(Entries taken from a collection)
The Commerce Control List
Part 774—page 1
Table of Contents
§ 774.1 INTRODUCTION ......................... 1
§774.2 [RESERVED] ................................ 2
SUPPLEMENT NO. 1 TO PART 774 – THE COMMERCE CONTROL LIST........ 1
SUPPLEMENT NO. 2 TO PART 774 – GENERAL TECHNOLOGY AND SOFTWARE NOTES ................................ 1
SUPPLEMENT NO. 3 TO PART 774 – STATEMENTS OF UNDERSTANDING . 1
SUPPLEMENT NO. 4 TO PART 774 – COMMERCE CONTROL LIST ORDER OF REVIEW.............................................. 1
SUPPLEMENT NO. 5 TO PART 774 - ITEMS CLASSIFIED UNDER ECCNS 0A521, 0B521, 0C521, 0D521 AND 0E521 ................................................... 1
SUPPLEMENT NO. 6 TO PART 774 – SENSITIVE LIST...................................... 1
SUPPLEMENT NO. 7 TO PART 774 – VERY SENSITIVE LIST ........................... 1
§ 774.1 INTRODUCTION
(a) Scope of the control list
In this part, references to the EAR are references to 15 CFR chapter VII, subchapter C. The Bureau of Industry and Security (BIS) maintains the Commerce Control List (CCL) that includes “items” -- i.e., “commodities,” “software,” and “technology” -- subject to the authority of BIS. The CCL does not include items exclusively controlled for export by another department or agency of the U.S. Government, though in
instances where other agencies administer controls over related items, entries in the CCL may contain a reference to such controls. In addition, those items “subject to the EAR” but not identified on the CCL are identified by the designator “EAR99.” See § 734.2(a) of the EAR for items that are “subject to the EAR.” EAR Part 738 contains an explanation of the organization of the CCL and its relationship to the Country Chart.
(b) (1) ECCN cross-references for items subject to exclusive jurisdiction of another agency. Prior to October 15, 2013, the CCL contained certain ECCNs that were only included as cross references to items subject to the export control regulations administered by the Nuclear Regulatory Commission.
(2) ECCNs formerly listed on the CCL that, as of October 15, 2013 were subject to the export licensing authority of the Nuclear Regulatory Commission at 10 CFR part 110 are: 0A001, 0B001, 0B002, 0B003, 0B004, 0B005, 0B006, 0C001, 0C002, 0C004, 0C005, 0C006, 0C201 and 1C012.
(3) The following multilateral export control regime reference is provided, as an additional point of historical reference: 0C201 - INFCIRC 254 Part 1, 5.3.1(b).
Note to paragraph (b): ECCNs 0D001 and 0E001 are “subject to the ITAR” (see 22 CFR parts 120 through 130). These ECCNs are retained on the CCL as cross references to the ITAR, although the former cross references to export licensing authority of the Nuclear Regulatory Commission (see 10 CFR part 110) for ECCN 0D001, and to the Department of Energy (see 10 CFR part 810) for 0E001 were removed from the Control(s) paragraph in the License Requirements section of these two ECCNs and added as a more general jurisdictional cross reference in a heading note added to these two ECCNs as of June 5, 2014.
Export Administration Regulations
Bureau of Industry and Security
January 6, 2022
...
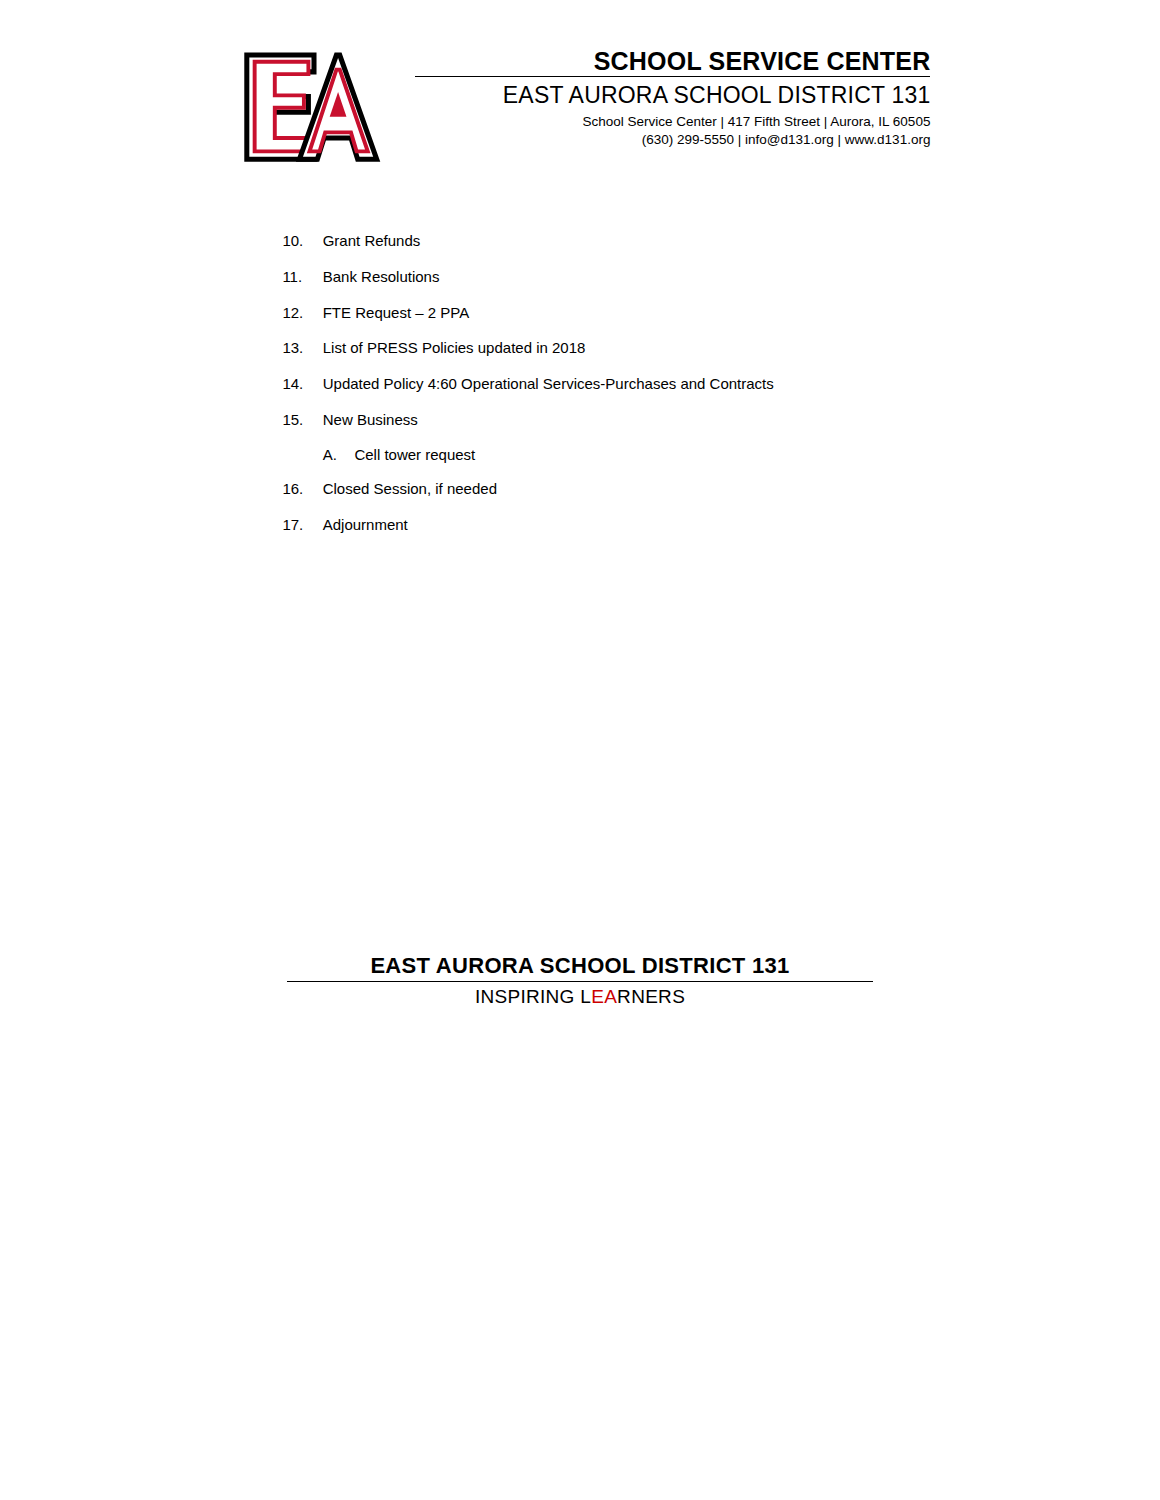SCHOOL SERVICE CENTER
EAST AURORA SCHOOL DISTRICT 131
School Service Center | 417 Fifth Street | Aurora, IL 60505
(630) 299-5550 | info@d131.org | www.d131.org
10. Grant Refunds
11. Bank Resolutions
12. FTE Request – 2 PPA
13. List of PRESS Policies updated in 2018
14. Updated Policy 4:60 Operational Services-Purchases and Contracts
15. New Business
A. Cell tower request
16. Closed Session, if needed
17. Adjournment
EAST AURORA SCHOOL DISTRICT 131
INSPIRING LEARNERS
* * *
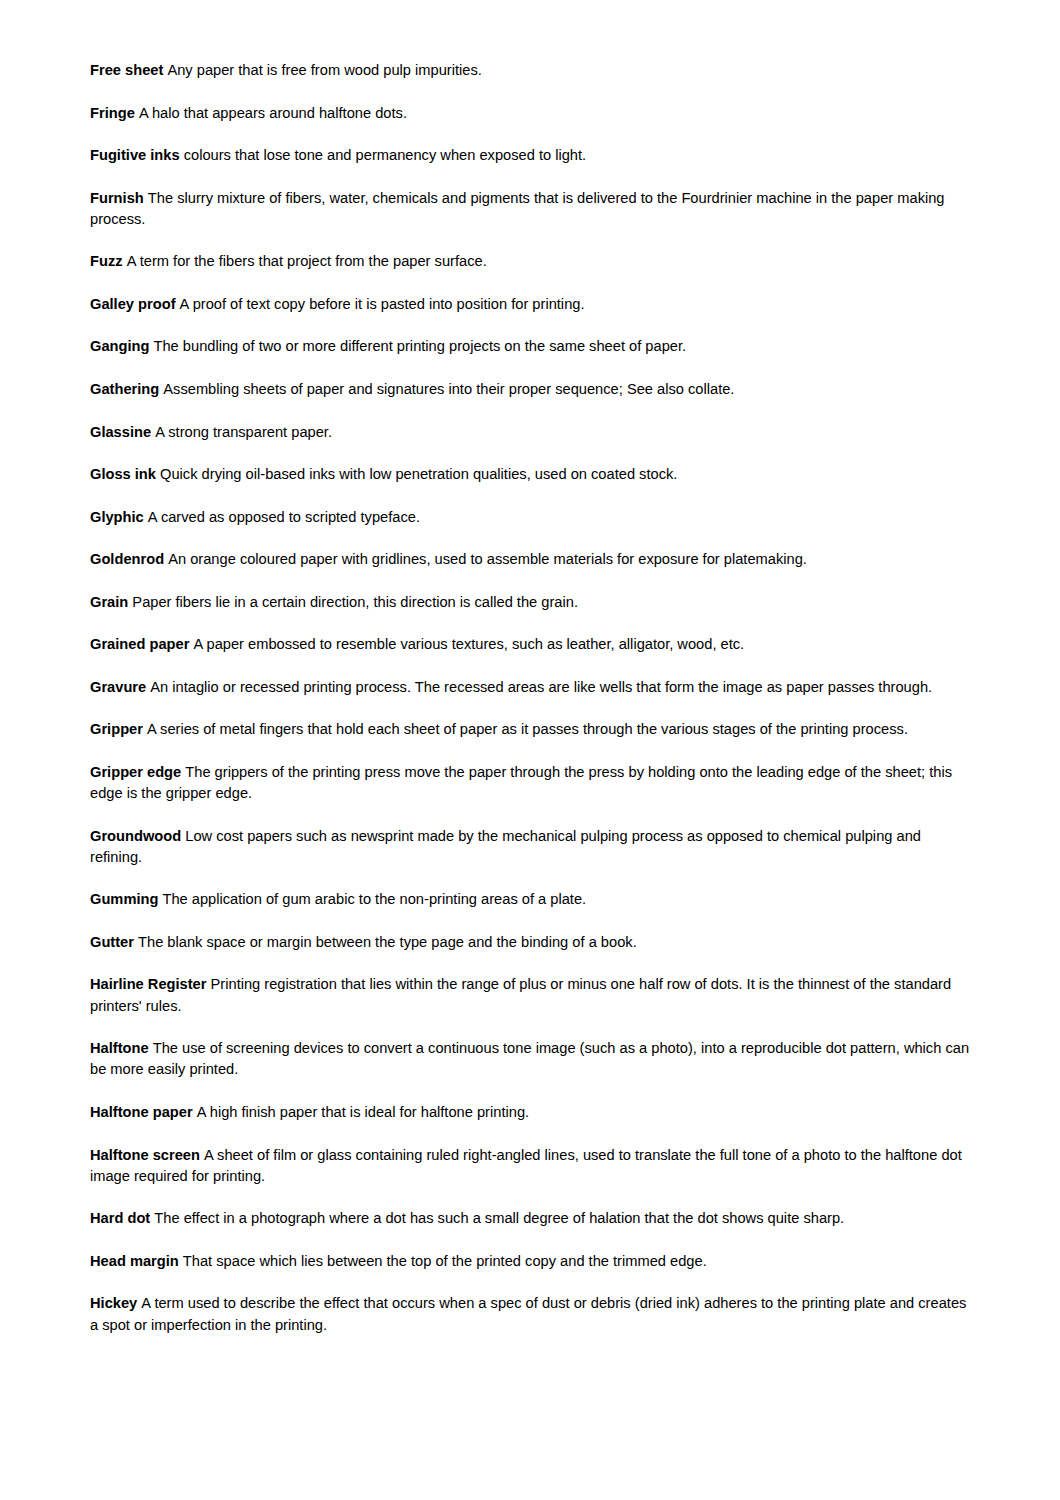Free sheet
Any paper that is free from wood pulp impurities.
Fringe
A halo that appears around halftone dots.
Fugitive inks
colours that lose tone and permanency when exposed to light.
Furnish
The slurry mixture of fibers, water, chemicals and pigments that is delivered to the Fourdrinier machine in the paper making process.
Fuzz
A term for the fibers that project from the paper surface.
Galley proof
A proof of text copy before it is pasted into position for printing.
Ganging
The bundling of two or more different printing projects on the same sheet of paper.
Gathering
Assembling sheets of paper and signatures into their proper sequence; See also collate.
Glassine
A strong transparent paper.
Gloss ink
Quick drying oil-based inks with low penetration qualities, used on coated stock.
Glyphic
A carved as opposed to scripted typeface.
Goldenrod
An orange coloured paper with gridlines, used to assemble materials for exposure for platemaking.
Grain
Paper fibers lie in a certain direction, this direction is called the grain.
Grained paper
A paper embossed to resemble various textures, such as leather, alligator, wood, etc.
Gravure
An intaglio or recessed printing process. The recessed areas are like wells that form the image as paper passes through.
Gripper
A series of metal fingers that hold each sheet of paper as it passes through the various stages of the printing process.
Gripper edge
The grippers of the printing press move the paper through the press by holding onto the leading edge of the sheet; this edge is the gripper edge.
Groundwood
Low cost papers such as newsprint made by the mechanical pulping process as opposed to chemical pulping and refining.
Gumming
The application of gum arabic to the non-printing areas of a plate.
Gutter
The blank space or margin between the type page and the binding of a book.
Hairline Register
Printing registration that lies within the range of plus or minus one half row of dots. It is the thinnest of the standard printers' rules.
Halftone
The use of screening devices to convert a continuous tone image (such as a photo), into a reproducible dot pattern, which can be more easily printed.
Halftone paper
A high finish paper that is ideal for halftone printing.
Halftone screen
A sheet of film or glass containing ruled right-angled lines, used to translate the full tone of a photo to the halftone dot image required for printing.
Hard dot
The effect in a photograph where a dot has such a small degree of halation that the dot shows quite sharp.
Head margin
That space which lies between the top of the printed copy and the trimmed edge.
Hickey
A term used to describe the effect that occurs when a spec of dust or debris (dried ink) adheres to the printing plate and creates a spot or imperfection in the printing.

- [Task description]: Copy all lines from the entries that contain the word "used".

- [Solution below]:
Quick drying oil-based inks with low penetration qualities, used on coated stock.
An orange coloured paper with gridlines, used to assemble materials for exposure for platemaking.
A sheet of film or glass containing ruled right-angled lines, used to translate the full tone of a photo to the halftone dot image required for printing.
A term used to describe the effect that occurs when a spec of dust or debris (dried ink) adheres to the printing plate and creates a spot or imperfection in the printing.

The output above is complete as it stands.